Hace siempre lluvia, frío y, sobre todo, viento, un viento furioso que muge como si hubiera por esos campos algún búfalo gigantesco de mal humor.

La casa está bien preparada para el frío. Mi cuarto se halla recubierto de madera: tiene dos ventanas con vidrieras dobles, que cierran perfectamente, y una estufa de faienza en un rincón.

Una de las ventanas mira hacia el pueblo, que es silencioso y triste, con una torre de iglesia alta, blanca, puntiaguda, con el tejado de pizarra; la otra da al valle, valle largo y estrecho.

En el pueblo, enfrente, veo una casa antigua, con un mirador de madera adornado con escudos y un esgrafito que representa un macho cabrío erguido, y debajo este letrero: Evviva la Grisha! Delante de la ventana que da al valle tengo mi mesa, y cuando no leo contemplo distraído el panorama. A la derecha hay montes formidables con la cima nevada, y las faldas que avanzan hacia el centro del valle cubiertas de abetos y de alerces; a la izquierda, montes más bajos, con árboles y praderas; en medio corre el río, verde blanquecino, trazando eses, costeando aldeas por entre campos llenos de flores, y en el fondo aparecen unas montañas blancas, altas, como dos gigantes que se apoyaran el uno en el otro.

No se ve apenas nadie por estos contornos, ni por la carretera, ni por los caminos.

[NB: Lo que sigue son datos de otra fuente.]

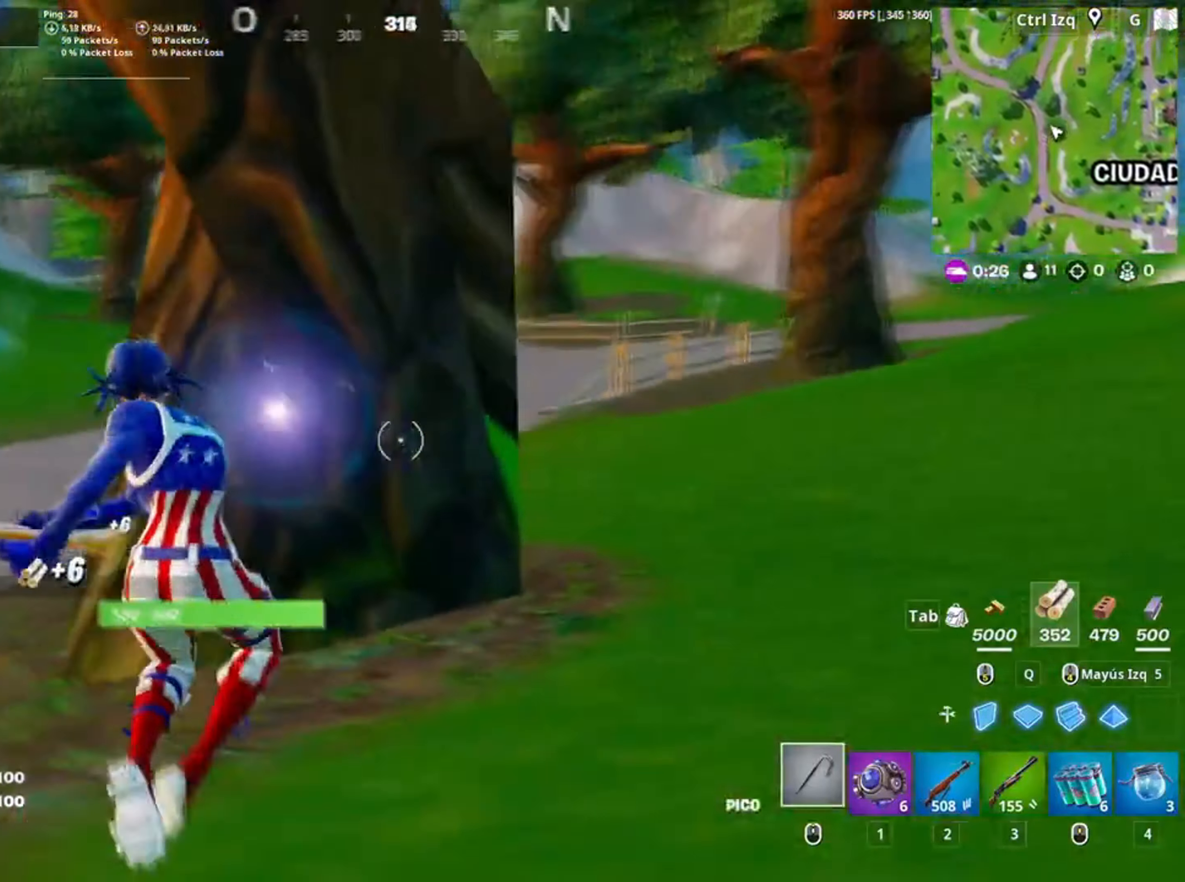
{"keys": ["d"], "mouse": ["left"], "events": [[100, "c", "up"], [150, "d", "down"], [217, "w", "up"]]}
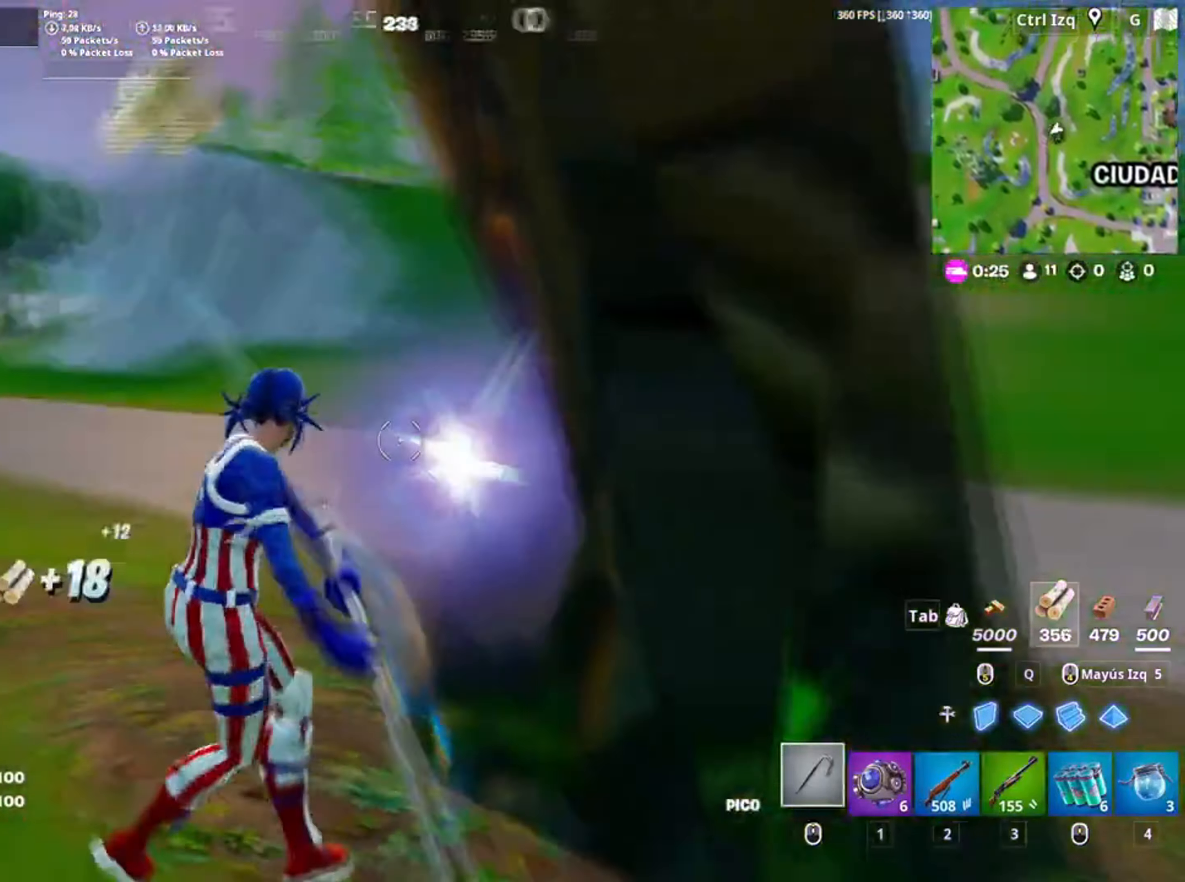
{"keys": ["a", "c", "s"], "mouse": ["left"], "events": [[183, "s", "down"], [283, "d", "up"], [317, "a", "down"], [467, "c", "down"]]}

El cantón de los Grisones tiene el buen acuerdo de no permitir automóviles. El silencio aquí es imponente, magnífico.

Mi entretenimiento los días malos es mirar el ir y venir de las nubes a lo lejos, sobre las montañas lejanas y blancas, que se me figuran gigantes hermanos.

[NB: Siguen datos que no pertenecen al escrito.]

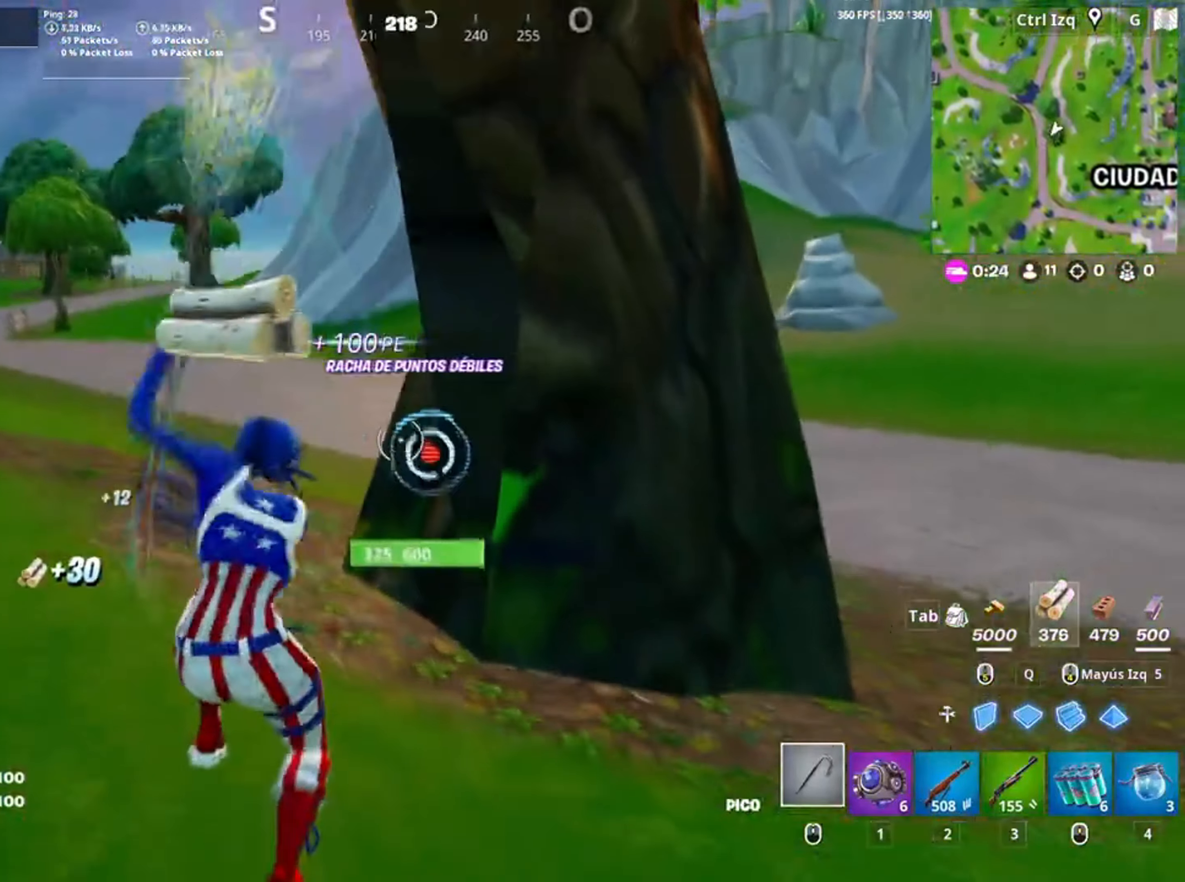
{"keys": ["w"], "mouse": [], "events": [[100, "s", "up"], [183, "w", "down"], [217, "d", "up"], [217, "mouse_left", "up"], [350, "v", "down"], [467, "v", "up"]]}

Cuando la niebla se nos echa encima, los montes, cubiertos de árboles, tienen un aire misterioso y romántico de balada germánica. Se ve todo vagamente, como por un cristal esmerilado. Las copas de los árboles en la línea quebrada de los montes dan la impresión de un regimiento de fantasmas.

En este cuarto de mi casa solitaria, ante el paisaje grave y silencioso, voy a continuar mi obra las Memorias de un hombre de acción. Ahora me toca escribir sobre mi juventud.

Esta calma, este reposo, deben ser propicios para sacar a flote los recuerdos más lejanos, aun aquellos ya dormidos en el fondo de la conciencia. En sitios así únicamente se comprende que un poeta suizo, al escribir sus Memorias, haya dedicado un capítulo largo a las impresiones de su infancia, de cuando contaba la tierna edad de un año. Tal era la precocidad del autor, que ya a los pocos meses de vida filosofaba y estetizaba. Un esfuerzo más, y este suizo nos hubiera contado sus impresiones de la vida intrauterina.

Yo no poseo tan prodigiosa memoria, no puedo llegar a la precisión de un individuo de esta raza de relojeros y tiradores al blanco; no soy suizo, sino vasco, y aunque vasco y gascón es primitivamente lo mismo, no he llegado ni por fantasía ni por recuerdo a figurarme lo que pensaba cuando estaba en pañales.

Voy a recordar mi juventud. No sé si habrá alguno que me lea o si todo este montón de papel escrito acerca de la vida de Aviraneta y la mía irá a parar al fuego. Aunque así sea, ésta es mi única distracción, mi único entretenimiento, por desgracia, y me pongo a la obra.

Comprendo que esta literatura, hecha exclusivamente como recurso contra la tristeza y el aburrimiento, tiene que ser mediana y de pocos vuelos; pero, en fin, no es fácil volar, ni siquiera con la imaginación, cuando se es viejo y se está cansado.

Pero hay que ser optimista, ¡qué diablo! Il solacl splendura per tuots! Evviva la Grisha!